PROVIDED PASSAGE.

========

Three years after the former Broad Street colonial prison was transformed from an old and abandoned prison to a place for relaxation called Freedom Park, Okorie Uguru visited there and relates his experience.
The irony of a place of repression and curtailment of man’s freedom by the state becoming a Freedom Park, a place that gives full rein to man’s creative freedom, has always appealed to me since it was opened. That was the thought running through my mind as I made my way to the Freedom Park in Marina.
It is one of the few tourist and leisure sites in the country that impact one with a deep sense of history, appreciate the whole gamut of art and still not compromising the aesthetics and the leisure content of the complex.
The uniform of the attendant at the gate brought vividly some of the old black and white pictures of colonial law enforcement agents to mind. The long dark grey knickers complemented by the double-breasted khaki shirt with bibs, the normal security forces mode of attire.

========

WORK TASK 1. List every place name mentioned in the Freedom Park passage.
The entries below have no connection to the Freedom Park passage.

========

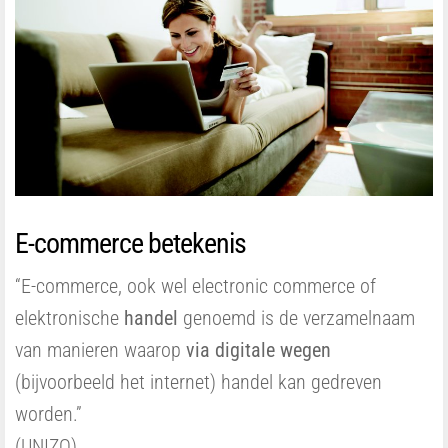
E-commerce betekenis
“E-commerce, ook wel electronic commerce of
elektronische
handel
genoemd is de verzamelnaam
van manieren waarop
via digitale wegen
(bijvoorbeeld het internet) handel kan gedreven
worden.”
(UNIZO)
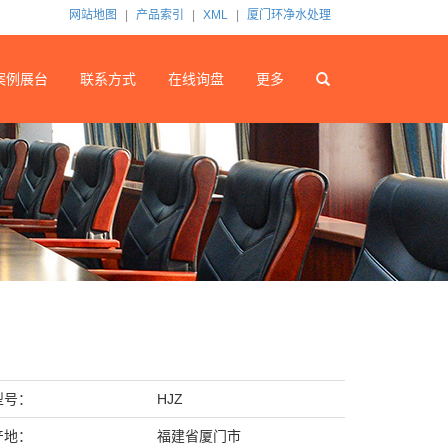
网站地图
|
产品索引
|
XML
|
厦门环净水处理
案例展台
联系方式
在线询盘
更多
型号：
HJZ
产地：
福建省厦门市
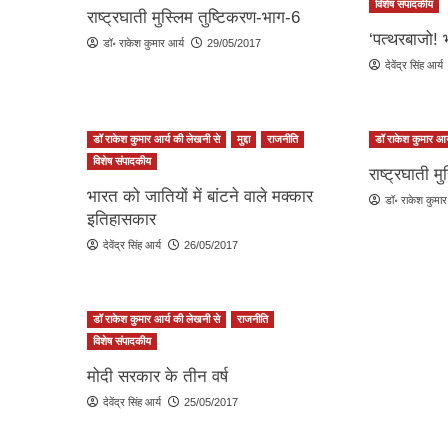
विशेष संपादकीय
राष्ट्रघाती मुस्लिम तुष्टिकरण-भाग-6
‘पत्थरबाजो! 
डॉ॰ राकेश कुमार आर्य
29/05/2017
देवेंद्र सिंह आर्य
डॉ राकेश कुमार आर्य की लेखनी से
मुद्दा
राजनीति
डॉ राकेश कुमार आर
विशेष संपादकीय
राष्ट्रघाती 
भारत को जातियों में बांटने वाले मक्कार
डॉ॰ राकेश कुमार
इतिहासकार
देवेंद्र सिंह आर्य
26/05/2017
डॉ राकेश कुमार आर्य की लेखनी से
राजनीति
विशेष संपादकीय
मोदी सरकार के तीन वर्ष
देवेंद्र सिंह आर्य
25/05/2017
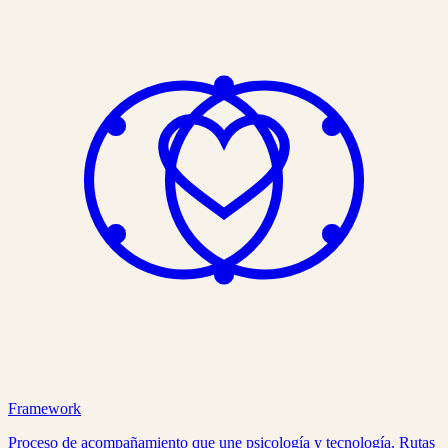
Framework
Proceso de acompañamiento que une psicología y tecnología. Rutas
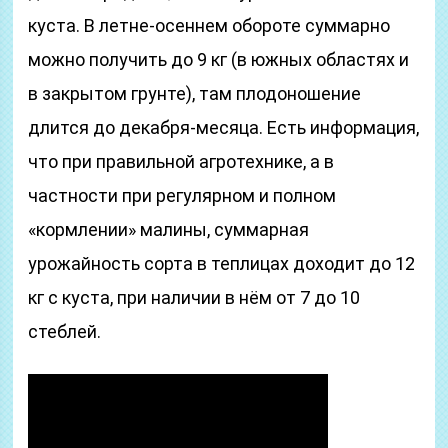
куста. В летне-осеннем обороте суммарно
можно получить до 9 кг (в южных областях и
в закрытом грунте), там плодоношение
длится до декабря-месяца. Есть информация,
что при правильной агротехнике, а в
частности при регулярном и полном
«кормлении» малины, суммарная
урожайность сорта в теплицах доходит до 12
кг с куста, при наличии в нём от 7 до 10
стеблей.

========

WORK TASK 2. Copy the text read from all five entries above line for line, leaving the pictures out.

ANSWER AREA 1. Broad Street, Freedom Park, Marina

ANSWER AREA 2.
E-commerce betekenis
“E-commerce, ook wel electronic commerce of
elektronische
handel
genoemd is de verzamelnaam
van manieren waarop
via digitale wegen
(bijvoorbeeld het internet) handel kan gedreven
worden.”
(UNIZO)
网站地图
|
产品索引
|
XML
|
厦门环净水处理
案例展台
联系方式
在线询盘
更多
型号：
HJZ
产地：
福建省厦门市
विशेष संपादकीय
राष्ट्रघाती मुस्लिम तुष्टिकरण-भाग-6
‘पत्थरबाजो! 
डॉ॰ राकेश कुमार आर्य
29/05/2017
देवेंद्र सिंह आर्य
डॉ राकेश कुमार आर्य की लेखनी से
मुद्दा
राजनीति
डॉ राकेश कुमार आर
विशेष संपादकीय
राष्ट्रघाती 
भारत को जातियों में बांटने वाले मक्कार
डॉ॰ राकेश कुमार
इतिहासकार
देवेंद्र सिंह आर्य
26/05/2017
डॉ राकेश कुमार आर्य की लेखनी से
राजनीति
विशेष संपादकीय
मोदी सरकार के तीन वर्ष
देवेंद्र सिंह आर्य
25/05/2017
Framework
Proceso de acompañamiento que une psicología y tecnología. Rutas
куста. В летне-осеннем обороте суммарно
можно получить до 9 кг (в южных областях и
в закрытом грунте), там плодоношение
длится до декабря-месяца. Есть информация,
что при правильной агротехнике, а в
частности при регулярном и полном
«кормлении» малины, суммарная
урожайность сорта в теплицах доходит до 12
кг с куста, при наличии в нём от 7 до 10
стеблей.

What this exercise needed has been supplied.